TENT results We use the Standard_R50 model from RobustBench for our ImageNet experiments. TENT seems to use something different~(TENT code for ImageNet is not available) as our baseline result does not match. Anyhow, our setup are very different between the two papers. We consider the continual adaptation case, and TENT reset whenever it meets a new domain. Therefore, the results are not directly comparable, especially for ImageNet (because the domain sequence is different).

Answer 9 · 2022-04-23T12:00:36.000Z

Hi, I have fixed the problem. I notice that resetting operation is important, while tent and cotta are continual, the results seem well, but I have another question, I notice that the hyper-parameter is the same as tent in Imagenet-C, why the reproduced result is worse than that paper?

@HaoYang-219 It seems that you are now able to reproduce our ImageNet results for CoTTA?

TENT results We use the Standard_R50 model from RobustBench for our ImageNet experiments. TENT seems to use something different~(TENT code for ImageNet is not available) as our baseline result does not match. Anyhow, our setup are very different between the two papers. We consider the continual adaptation case, and TENT reset whenever it meets a new domain. Therefore, the results are not directly comparable, especially for ImageNet (because the domain sequence is different).

yes, thanks for your reply

Answer 10 · 2022-04-23T12:13:14.000Z

In case future questions on ImageNet, you can refer to the following CoTTA logs for Table 6. We evaluated the code in this repo for multiple times on several servers. Results shall be around 63.

cotta_logs.tar.gz

Some summary for the discussion:

Our ImageNet setup consider the continual ImageNet adaptation. Reset was never used, the severity level is 5, and the model is Standard_R50 from robustbench.
You can use the eval.py to quickly evaluate the mean error for the 10 sequences. The reported result is the mean over 10 different sequences.

Answer 11 · 2023-04-11T03:13:15.000Z

@qinenergy hi, I am unable to reproduce the results on ImageNet, could reproduce results on CIFAR-10 and 100. Any suggestions?

My final output is:

read cotta files:
read 10 files.
[79.21333333333332, 83.21866666666668, 79.78, 81.048, 93.33200000000001, 78.82000000000001, 96.352, 84.70266666666666, 77.24, 78.17733333333332]
(83.1884, 6.245348136902469)

Answer 12 · 2023-04-11T07:51:29.000Z

@hasibzunair Hi, thanks for the interest in our work.
Could you send me your log files to my email?
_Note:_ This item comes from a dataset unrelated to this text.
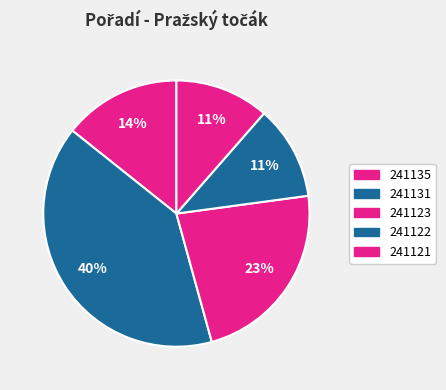

How many segments does this pie chart have?

5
I can take a look.
May I ask if you use the same architecture and environment as listed in the repository? You can also compare your log to ours above to see if you find any discrepancy on the setups.

Answer 13 · 2023-04-11T08:14:12.000Z

@qinenergy yup, I ran the code as is. Just changed the batch size, which I also did for CIFAR-100. Running on a NVIDIA 3080Ti GPU with CUDA 11. Attached are the logs in a folder:

output.zip

Answer 14 · 2023-04-11T08:25:28.000Z

Hi, I think you changed the batchsize aggressively.
Changing from 64 to 16 would definitely require you to re-tune the hyperparameters, at least for the learning rate.

Please use 64 as in our experiments to reproduce the experiments, thanks.

Answer 15 · 2023-04-11T08:58:11.000Z

Thanks for the suggestion! Will do that.